By Innocent Obasi
Nigeria and Rwanda have become the first African signatories to the Artemis Accords which was one of the fallout of the US-Africa Leaders’ Summit held in Washington DC.
Isa Ali Ibrahim, Nigeria’s Minister of Communications and Digital Economy, who signed the agreements on behalf of Nigeria while Francis Ngabo, Rwanda Space Agency CEO, signed on behalf of the Republic of Rwanda.
The Artemis Accords provide a bold, multilateral vision for the future of space exploration. The Artemis Accords, which were launched in 2020 by the State Department, NASA, and eight countries, improve bilateral and multilateral space cooperation among signatories, enhancing our understanding of the universe and enhancing global prosperity. Signatories agree to abide by certain norms that will direct their civil space activities, such as the public release of scientific data, responsible debris mitigation, registration of space objects, and the establishment and implementation of interoperability standards.
The Forum reiterated the United States’ commitment to working with African partners to peacefully use and explore outer space in order to advance shared priorities for the Earth.

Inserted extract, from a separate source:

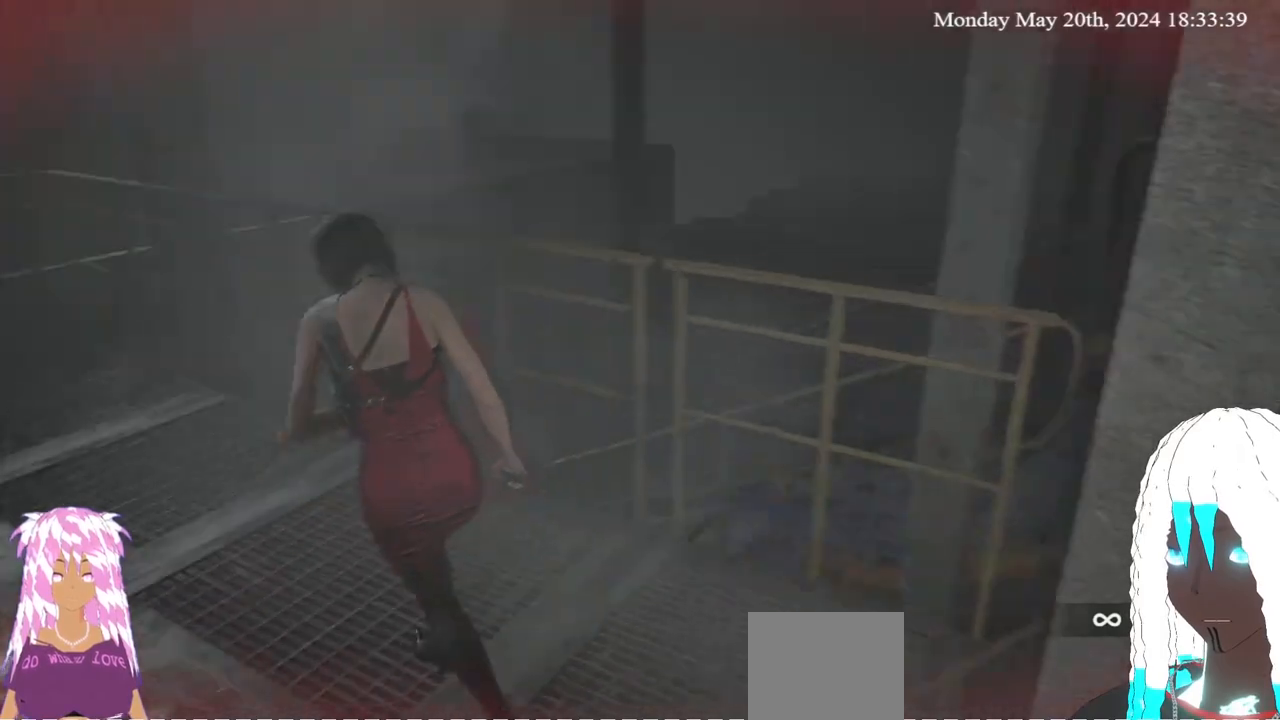
{"buttons": ["L2"], "left_stick": "up-left", "right_stick": "center", "events": [[100, "left_stick", "up-left"], [383, "L2", "down"], [467, "right_stick", "center"]]}
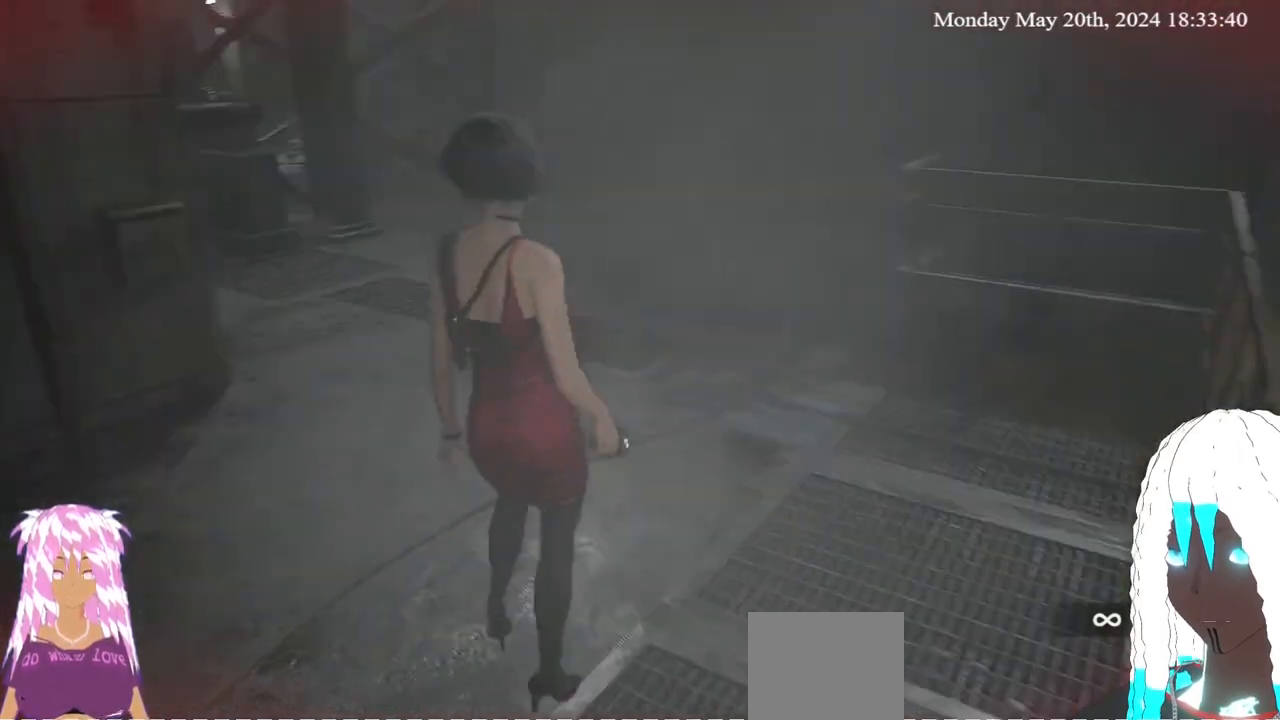
{"buttons": ["L2"], "left_stick": "up", "right_stick": "left", "events": [[33, "right_stick", "left"], [100, "left_stick", "up"], [133, "right_stick", "center"], [250, "right_stick", "down-left"], [367, "right_stick", "left"]]}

With 23 signatories, the Accords span every corner of the globe and reflect a wide range of space interests and capabilities. By agreeing to the Artemis Accords, Australia, Bahrain, Brazil, Canada, Colombia, France, Israel, Italy, Japan, the Republic of Korea, Luxembourg, Mexico, New Zealand, Nigeria, Poland, Romania, Rwanda, Saudi Arabia, Singapore, Ukraine, the United Arab Emirates, the United Kingdom, and the United States have shown their commitment to the peaceful, responsible, and sustainable use of space and are leading the international discussion on the future of space exploration.